*Passage provided*:

--- START ---

Re: xmlconcat (was 9.0 release notes done)

From: Andrew Dunstan <andrew(at)dunslane(dot)net>
To: Peter Eisentraut <peter_e(at)gmx(dot)net>
Cc: Tom Lane <tgl(at)sss(dot)pgh(dot)pa(dot)us>, Bruce Momjian <bruce(at)momjian(dot)us>, Robert Haas <robertmhaas(at)gmail(dot)com>, PostgreSQL-development <pgsql-hackers(at)postgresql(dot)org>
Subject: Re: xmlconcat (was 9.0 release notes done)
Date: 2010-03-24 18:51:09
Message-ID: 4BAA5F1D.8070308@dunslane.net
Views: Raw Message | Whole Thread | Download mbox | Resend email
Thread:
Lists: pgsql-hackers

Peter Eisentraut wrote:
> On mån, 2010-03-22 at 19:38 -0400, Andrew Dunstan wrote:
>
>>> But if we are not comfortable about being able to do that safely, I
>>> would be OK with just raising an error if a concatenation is
>>>
>> attempted
>>
>>> where one value contains a DTD. The impact in practice should be
>>>
>> low.

--- END ---

*Given data*:
--- START ---

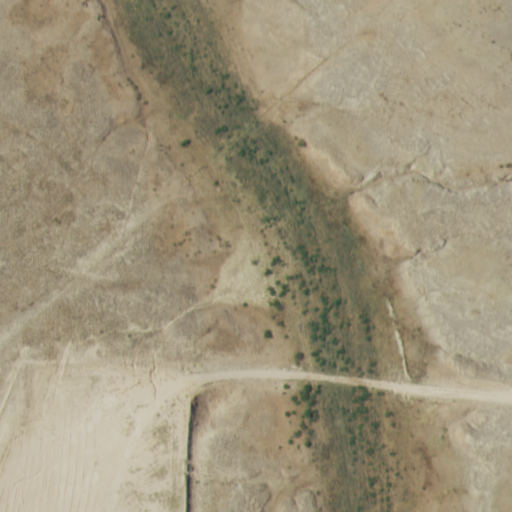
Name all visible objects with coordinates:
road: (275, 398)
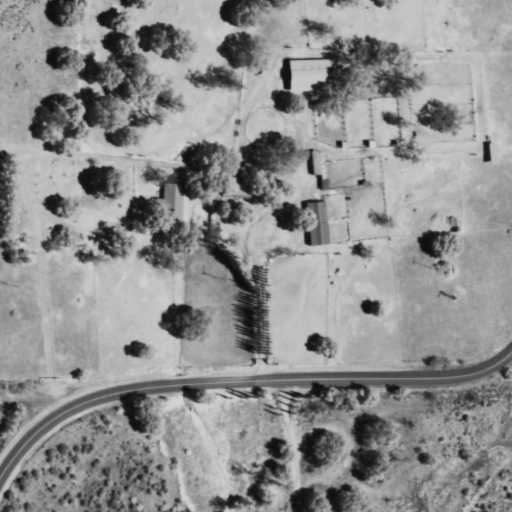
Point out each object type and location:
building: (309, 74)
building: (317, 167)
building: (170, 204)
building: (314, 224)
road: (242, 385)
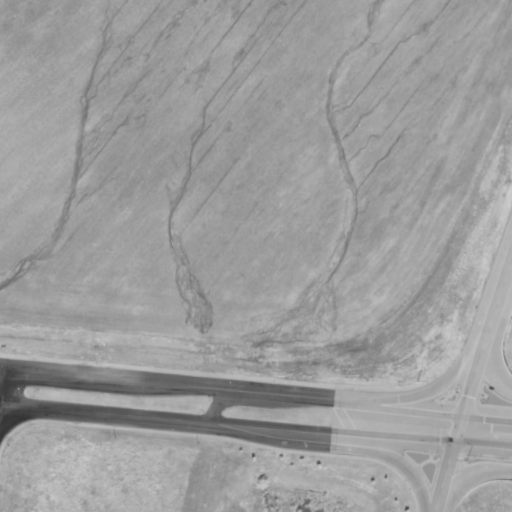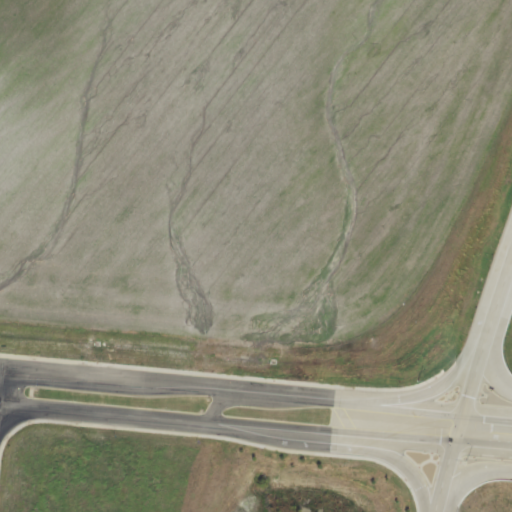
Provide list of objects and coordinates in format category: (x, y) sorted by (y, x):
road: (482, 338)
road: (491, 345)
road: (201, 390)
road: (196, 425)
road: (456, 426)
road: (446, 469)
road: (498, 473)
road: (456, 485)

--- END ---
--- START ---

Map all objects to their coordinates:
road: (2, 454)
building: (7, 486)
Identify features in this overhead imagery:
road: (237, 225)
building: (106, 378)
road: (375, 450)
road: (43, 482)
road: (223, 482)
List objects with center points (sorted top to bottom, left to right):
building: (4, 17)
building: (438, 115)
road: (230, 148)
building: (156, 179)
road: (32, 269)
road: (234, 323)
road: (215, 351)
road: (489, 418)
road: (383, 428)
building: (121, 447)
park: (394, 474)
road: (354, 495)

--- END ---

*Exercise set*:
1: According to the xmlconcat message, on which mailing list was it posted?
2: In the entries, offset every coordinate in the answers by adding -10 to each number, and give the lines again with their requests. Cover only the lines between the one holding "Identify features in" and the one holding "road: (354, 495)", inclusive.
The message and the entries have nothing to do with each other.

*Solutions to the exercise*:
1: pgsql-hackers

2:
Identify features in this overhead imagery:
road: (227, 215)
building: (96, 368)
road: (365, 440)
road: (33, 472)
road: (213, 472)
List objects with center points (sorted top to bottom, left to right):
building: (-6, 7)
building: (428, 105)
road: (220, 138)
building: (146, 169)
road: (22, 259)
road: (224, 313)
road: (205, 341)
road: (479, 408)
road: (373, 418)
building: (111, 437)
park: (384, 464)
road: (344, 485)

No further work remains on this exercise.